Dom Genival Saraiva de França
Bispo emérito de Palmares (PE)
Sempre houve e sempre haverá registros referentes a acontecimentos, a pessoas e a instituições que passam a fazer parte da história. Esses registros, feitos de forma metodológica, científica ou de maneira casual, informal, interessam a quem tem um espírito investigativo, agindo, portanto, um propósito determinado, ou a quem é movido pela curiosidade, não revelando, assim, maior preocupação com a fundamentação da informação, do conhecimento. De qualquer maneira, todos fazem uma leitura da realidade, buscando uma fundamentação consistente ou satisfazendo-se com uma compreensão superficial. Obviamente, não se pode associar o conhecimento da realidade, única ou preponderantemente, ao maior grau de instrução, de informação, por parte das pessoas, uma vez que, sabidamente, existe o senso comum e, em muitos casos, há distorções de enfoque, desvirtuações de finalidades, desvios de conduta na leitura da realidade, conforme o centro de interesse.

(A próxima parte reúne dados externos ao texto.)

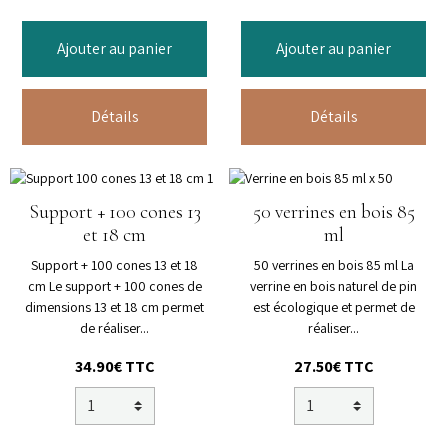
Ajouter au panier
Ajouter au panier
Détails
Détails
Support + 100 cones 13
50 verrines en bois 85
et 18 cm
ml
Support + 100 cones 13 et 18
50 verrines en bois 85 ml La
cm Le support + 100 cones de
verrine en bois naturel de pin
dimensions 13 et 18 cm permet
est écologique et permet de
de réaliser...
réaliser...
34.90€ TTC
27.50€ TTC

Sob essa ótica, considerando a extensão e a tragicidade de suas consequências, todas as pessoas estão fazendo sua leitura a respeito da pandemia do novo coronavírus, com maior ou menor nível de compreensão, é claro. Não podendo ser diferente, tendo presentes o princípio da liberdade e o direito de expressão, são muitos os pontos de vista e, consequentemente, muitas as condutas, individuais e coletivas, frente à pandemia, qualquer que seja o ângulo sob o qual se perceba a vida do povo – economia, trabalho, lazer, prática religiosa, etc. Embora, compreensivelmente, diferentes, em relação a determinados aspectos e condutas, esses pontos de vista, da parte de pessoas e instituições, necessariamente, devem chegar a um necessário, a um indispensável grau de convergência, em vista do bem comum. Nessa matéria, é preciso administrar, concretamente, o direito da livre circulação e a exigência do isolamento social, o apelo do espírito gregário e a necessidade do distanciamento interpessoal. Diante disso, não deixa de ser inevitável o que está acontecendo na prática como, por exemplo, o conflito de interesse, ante medidas restritivas que priorizam a vida e o retorno a atividades econômicas, na sua plenitude.

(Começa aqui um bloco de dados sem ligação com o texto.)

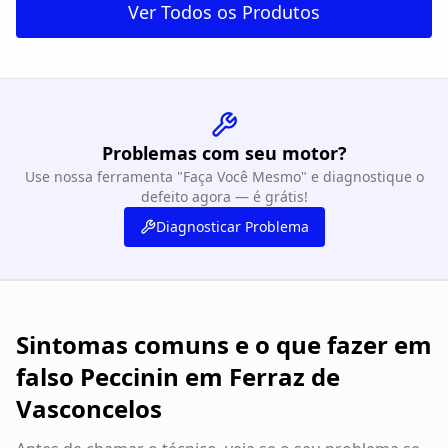
Ver Todos os Produtos
Problemas com seu motor?
Use nossa ferramenta "Faça Você Mesmo" e diagnostique o
defeito agora — é grátis!
Diagnosticar Problema
Sintomas comuns e o que fazer em
falso Peccinin em Ferraz de
Vasconcelos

O registro da pandemia contém números, envolve pessoas e revela a face da história. Desde que foi identificada a epidemia do coronavírus, em curto espaço de tempo, os números, em termos absolutos ou percentuais, tornaram-se alarmantes porque espelham a rápida velocidade de sua propagação, daí o seu caráter pandêmico, e a alta incidência de sua contaminação. Sem dúvida, os números impressionam, chegam a ser chocantes, inclusive. No entanto, com o decorrer do tempo, há o perigo de se fazer, friamente, a leitura dos números, mesmo quando o indivíduo tem compreensão de seu alcance social, mesmo quando os guarda na memória. Para que isso não aconteça é preciso ter consciência do significado dos números. Dentro deles estão pessoas, suas causas, sua história; daí a necessidade de fazer-se essa leitura com sentimento. Por essa razão, os registros diários de contágios, recuperações e mortes, que chegam ao conhecimento da população, devem ser lidos, antes de tudo, pelo coração.

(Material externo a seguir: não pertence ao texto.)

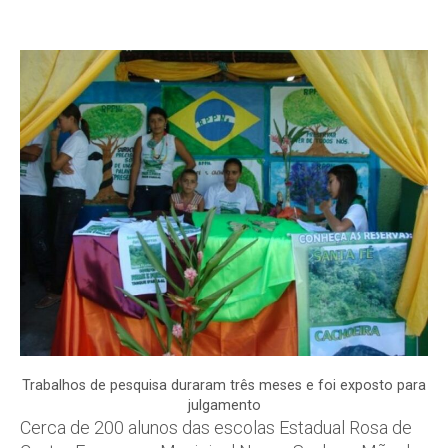
Trabalhos de pesquisa duraram três meses e foi exposto para
julgamento
Cerca de 200 alunos das escolas Estadual Rosa de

Em duas orações que colocou no coração e nos lábios dos fiéis, diante da “dramática situação atual, carregada de sofrimentos e angústias que oprimem o mundo inteiro”, o Papa Francisco fala a “quem vive ansioso com o futuro incerto e as consequências sobre a economia e o trabalho.” Ele enquadra a pandemia na categoria de “provação” e para “quantos se sentem perdidos”, ele pede a Deus “que esta dura prova termine e volte um horizonte de esperança e paz.” Com a força dessas orações, neste contexto de pandemia, as pessoas podem contar também com essa iluminadora palavra de São João Crisóstomo, (séc. IV), diante de “aflições”, “angústias”, “tribulações” e “coisas que atormentam os homens”: “Tendo refletido sobre estas coisas, irmãos caríssimos, suportemos generosamente todas as adversidades que sobrevierem. Se Deus as permite, é porque são úteis para nós. Não percamos a esperança nem a coragem, prostrados pelo peso dos sofrimentos, mas resistamos com fortaleza e demos graças a Deus pelos benefícios que nos concedeu.” A essa altura, pode-se perguntar: que coisas “úteis” encontram as pessoas nos números da pandemia, cujos registros se tornam parte de sua história?